River linking would reduce regional imbalances in different basins. Surplus floodwaters that run down to sea would be fruitfully tapped and also expected to enhance scope for navigation. Huge blocks of hydropower, the most eco-friendly and economic mode of power generation, could also be generated at storage dams. Inter-basin transfer of water will supplement future requirements of cities and villages. The tendency of migration of rural population due to non-developmental activities in their areas would be arrested, since river linking would generate employment.
A long-term database involving glaciologists from within the country and abroad to conduct a detailed study to check climate signals and monitor temporal and spatial variations is needed for the success of the gargantuan project. In-depth studies are necessary on glacier hydrology as the three main rivers--Ganges, Brahmaputra and Indus--relied on glacier resources like snow and ice from the Himalayas. The existing database has to be first studied by an expert team of scientists before creating a new database on the discharge and climate patterns of the glaciers that fed about 80 per cent of the discharge to the rivers.
As population goes up the demand for water will also grow. No State would like to share its water with other States. There is already bitter rivalry among the riparian States. Custodial rights over water have a political dimension. The transfer of water of huge volumes involves surface storage. Right now we have a capacity of 173-bcm in various medium and major irrigation projects. A further capacity of 75.4-bcm will be added by 2025, and another 132-bcm is envisaged by 2050. Even with these projects the total storage capacity in the country is only 381-bcm.

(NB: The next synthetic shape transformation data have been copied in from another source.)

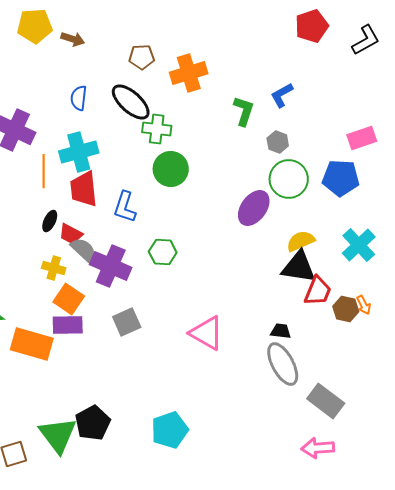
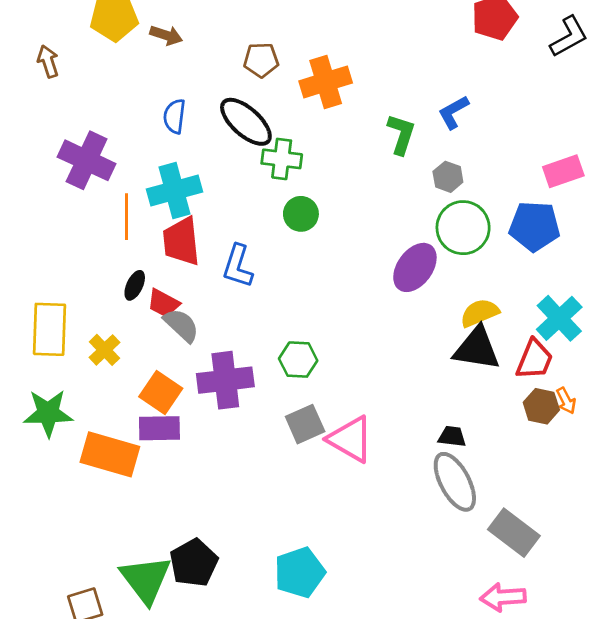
green circle: (171, 169) -> (301, 214), size x0.7
green hexagon: (163, 252) -> (298, 360), moved
purple cross: (111, 266) -> (225, 380), moved, turned -30
yellow cross: (54, 268) -> (104, 350), moved, turned 30
red trapezoid: (318, 291) -> (534, 360), moved
gray square: (127, 322) -> (305, 424), moved

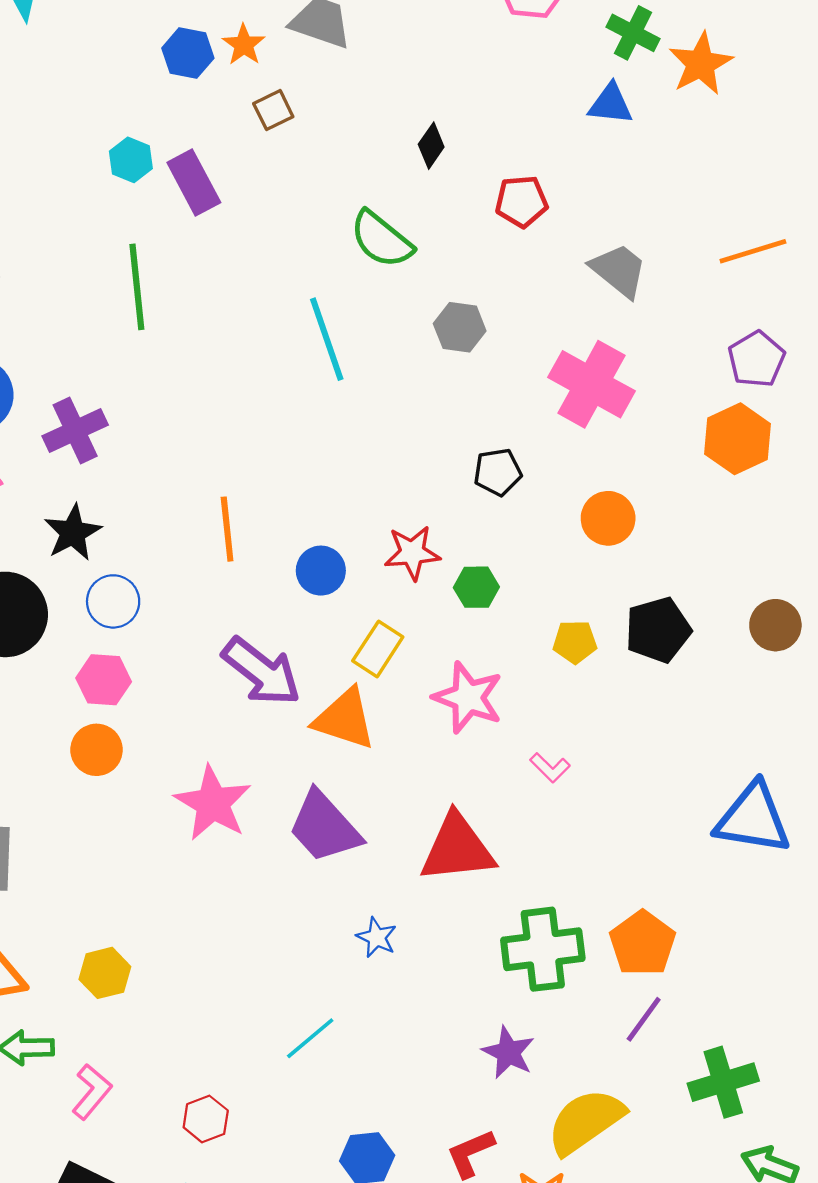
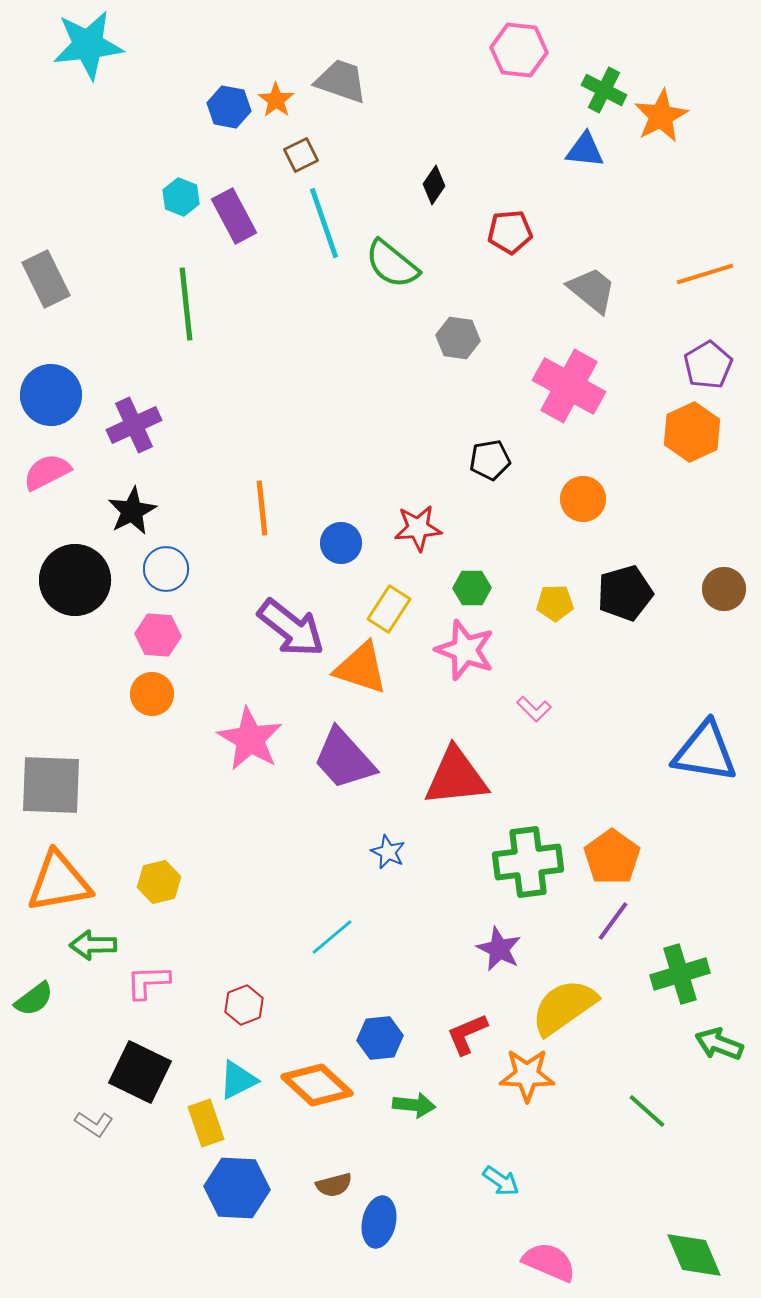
cyan line: (327, 339) -> (324, 223), moved
green hexagon: (476, 587) -> (472, 588), moved
pink L-shape: (92, 1092) -> (148, 982), turned -132

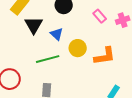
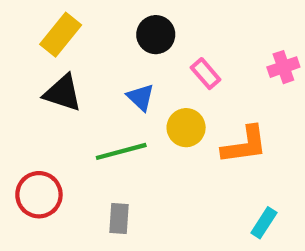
pink rectangle: (100, 16) -> (206, 74), moved
black triangle: (34, 25) -> (63, 93), moved, turned -42

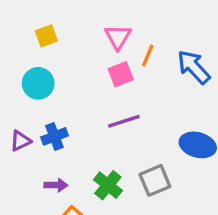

The world over, opinion favours sub-surface storage of water. The Central Ground Water Board in 1996 prepared a National Perspective Plan for utilisation of surplus monsoon run-off for augmentation of ground water. Large volumes can be artificially recharged in the extensive aquifer network. With no overground structures, land acquisition is not required. There are no problems with water logging and salinity, and the rate of evaporation is much less. This water can be stored for decades and irrigation planned accordingly. During drought years, it can be used for drinking purposes. More storage means more water for irrigation.

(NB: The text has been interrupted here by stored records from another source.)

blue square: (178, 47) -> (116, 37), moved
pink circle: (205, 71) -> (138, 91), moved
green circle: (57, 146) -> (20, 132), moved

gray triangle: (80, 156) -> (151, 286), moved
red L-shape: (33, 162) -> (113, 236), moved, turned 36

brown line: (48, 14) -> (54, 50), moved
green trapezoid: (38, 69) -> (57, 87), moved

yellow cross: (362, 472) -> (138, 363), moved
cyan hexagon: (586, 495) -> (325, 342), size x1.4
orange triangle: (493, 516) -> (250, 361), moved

The currently assessed average potential of all the rivers in India is 1,953 billion cubic meters. Out of this the ultimately utilisable flow is considered to be only 690 billion cubic meters. This is because almost a third of the potential is in the North-Eastern region where no more than 3.5 per cent can be utilised. The National Commission for Integrated Water Resources Development estimated and projected water demand for India by 2050 to be in the range of 973 - 1,100 billion cubic meters. This includes demand for all purposes and takes into account the growth in population as well as better standards of living. It was shown in the report of the Commission that this demand can be fully met from available surface and ground water resources with appropriate measures for development and management. It does not envisage large-scale inter basin transfer.